Potential for improved teaching and learning through ICT – report

Potential for improved teaching and learning through ICT – report

East African teachers and learners can benefit from the adoption of ICT tools, a report says, though the tools must be appropriately designed and properly supported with infrastructure and ongoing professional development for teachers.

The study was funded by Ericsson and managed independently by a experts from the Earth Institute at Columbia University, Columbia University Teachers College, University of Nairobi in Kenya, and Kampala University in Uganda.

The investigators worked for one year in four secondary schools in East Africa, and found teachers reported significant increases in skill and comfort with using ICT for educational purposes.

Its findings indicated improvements in teaching and learning were evident when ICT tools and resources were well-designed and appropriate to school infrastructure and environment, but said ongoing training of teachers was vital.

“Research findings show that over the course of the study, guided use, training and professional development workshops offered essential support for teachers focusing on using ICT in their classrooms,” said the report authors.

“There were significant increases both in teachers’ reported skill and comfort with using ICT for educational purposes, as well as in the observed use of ICT in their classrooms.”

According to the report, 21 per cent of teachers considered themselves to be “advanced” users of ICT at the beginning of the project, which increased to 45 per cent by the end of the period. There was also an 18 per cent increase in reported use of ICT in the classroom over the course of the project.

Recommendations to make the most of the potential of ICT include provision of physical infrastructure, open access to hardware policies, electrical outlets, development of ICT infrastructure such as Wi-Fi, computers and projectors, developing teachers’ skills, and open source teaching and learning resources.

It called for student participation, and said it should be implemented through a public-private partnership (PPP), with each site urged to hire local facilitators to provide ongoing support.

Professor Jeffrey Sachs, director of the Earth Institute at Columbia University and special advisor to the United Nations (UN) secretary-general, said: “Education is at the very core of economic development and a key to ending poverty. In the world economy today, every nation’s success depends on the education of its people, ICT will increasingly be at the center of the education process.
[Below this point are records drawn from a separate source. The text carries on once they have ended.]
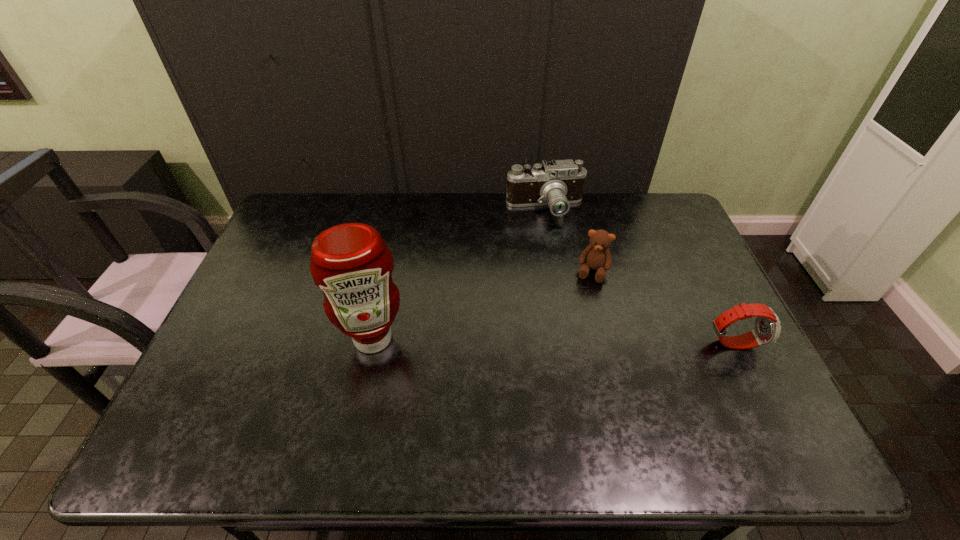
Find the location of a particular element. free space between the condiment and the camera is located at coordinates (459, 274).

Identify the location of free space between the farthest object and the teddy bear. (x=569, y=240).

This screenshot has width=960, height=540. I want to click on free space between the condiment and the teddy bear, so click(x=483, y=305).

Where is `free space between the rightmost object and the tallest object`? free space between the rightmost object and the tallest object is located at coordinates pyautogui.click(x=553, y=341).

The width and height of the screenshot is (960, 540). I want to click on free space between the third nearest object and the watch, so click(x=662, y=307).

The image size is (960, 540). In order to click on free space between the camera and the second farthest object in this screenshot , I will do click(569, 240).

Identify the location of unoccupied area between the condiment and the farthest object. (459, 274).

This screenshot has height=540, width=960. Find the location of `free space between the camera and the condiment`. free space between the camera and the condiment is located at coordinates (459, 274).

In order to click on blank region between the rightmost object and the camera in this screenshot , I will do `click(639, 275)`.

Find the location of a particular element. The width and height of the screenshot is (960, 540). vacant region between the farthest object and the watch is located at coordinates (639, 275).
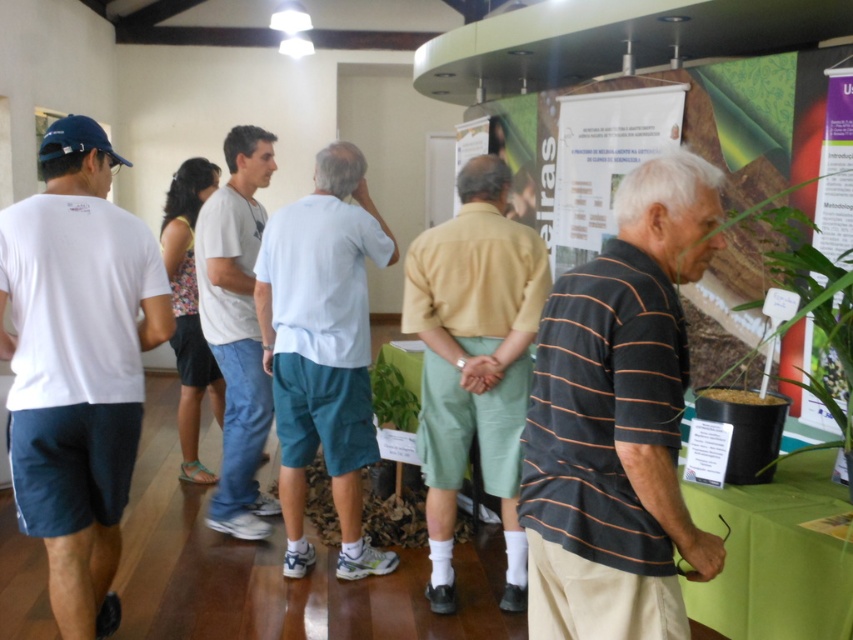
Can you confirm if white cotton shirt at center is bigger than green leafy plant at center?

Correct, white cotton shirt at center is larger in size than green leafy plant at center.

You are a GUI agent. You are given a task and a screenshot of the screen. Output one action in this format:
    pyautogui.click(x=<x>, y=<y>)
    Task: Click on the white cotton shirt at center
    This screenshot has width=853, height=640.
    Given the screenshot: What is the action you would take?
    pyautogui.click(x=323, y=349)

Is white cotton shirt at center positioned in front of light gray cotton t-shirt at center?

Yes, white cotton shirt at center is in front of light gray cotton t-shirt at center.

Which is above, white cotton shirt at center or light gray cotton t-shirt at center?

Positioned higher is light gray cotton t-shirt at center.

Is point (271, 369) farther from camera compared to point (219, 266)?

No, it is not.

This screenshot has width=853, height=640. In order to click on white cotton shirt at center in this screenshot , I will do `click(323, 349)`.

Who is taller, white cotton shirt at center or green matte poster at upper right?

white cotton shirt at center is taller.

Does point (302, 340) come closer to viewer compared to point (834, 76)?

No, (302, 340) is behind (834, 76).

I want to click on white cotton shirt at center, so (323, 349).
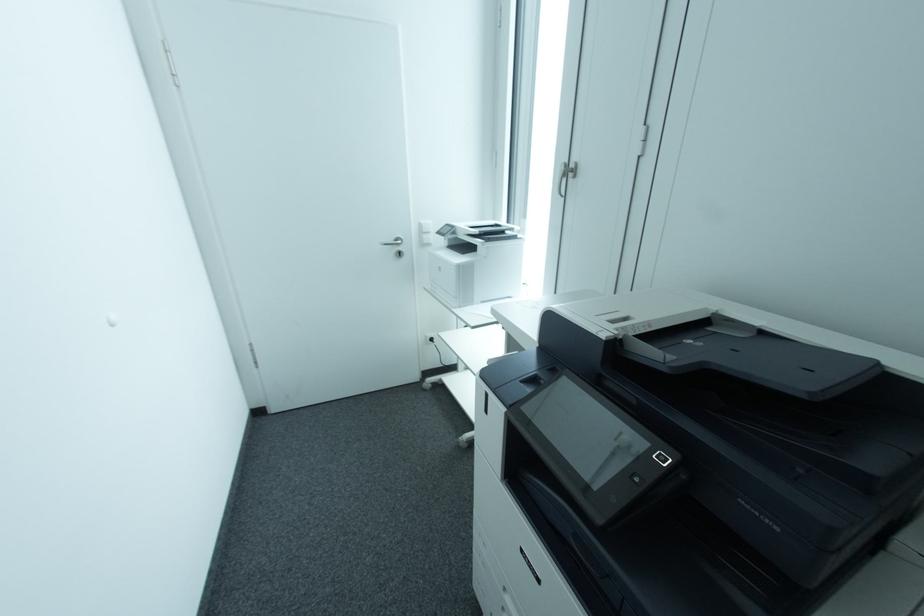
“ICT offers new and creative ways to combine classroom experience, home learning, global outreach, and connectivity of students and teachers to the burgeoning network of online learning now accessible throughout the world. Classrooms everywhere, from primary schools to higher education, will be dramatically transformed in exciting and enriching ways.

“Effectively integrating technology into teaching practices in resource-poor settings requires bringing many key elements together to enable ICT to fulfill its great potential for improving student learning outcomes.

“Reliable connectivity, a consistent energy supply, and teacher training are among the key elements for getting started. Designing new curricula that combine online and classroom learning is another high priority. Through broad-based investment and dynamic partnerships with the telecommunications leaders of the world, there is a huge and thrilling opportunity at hand.”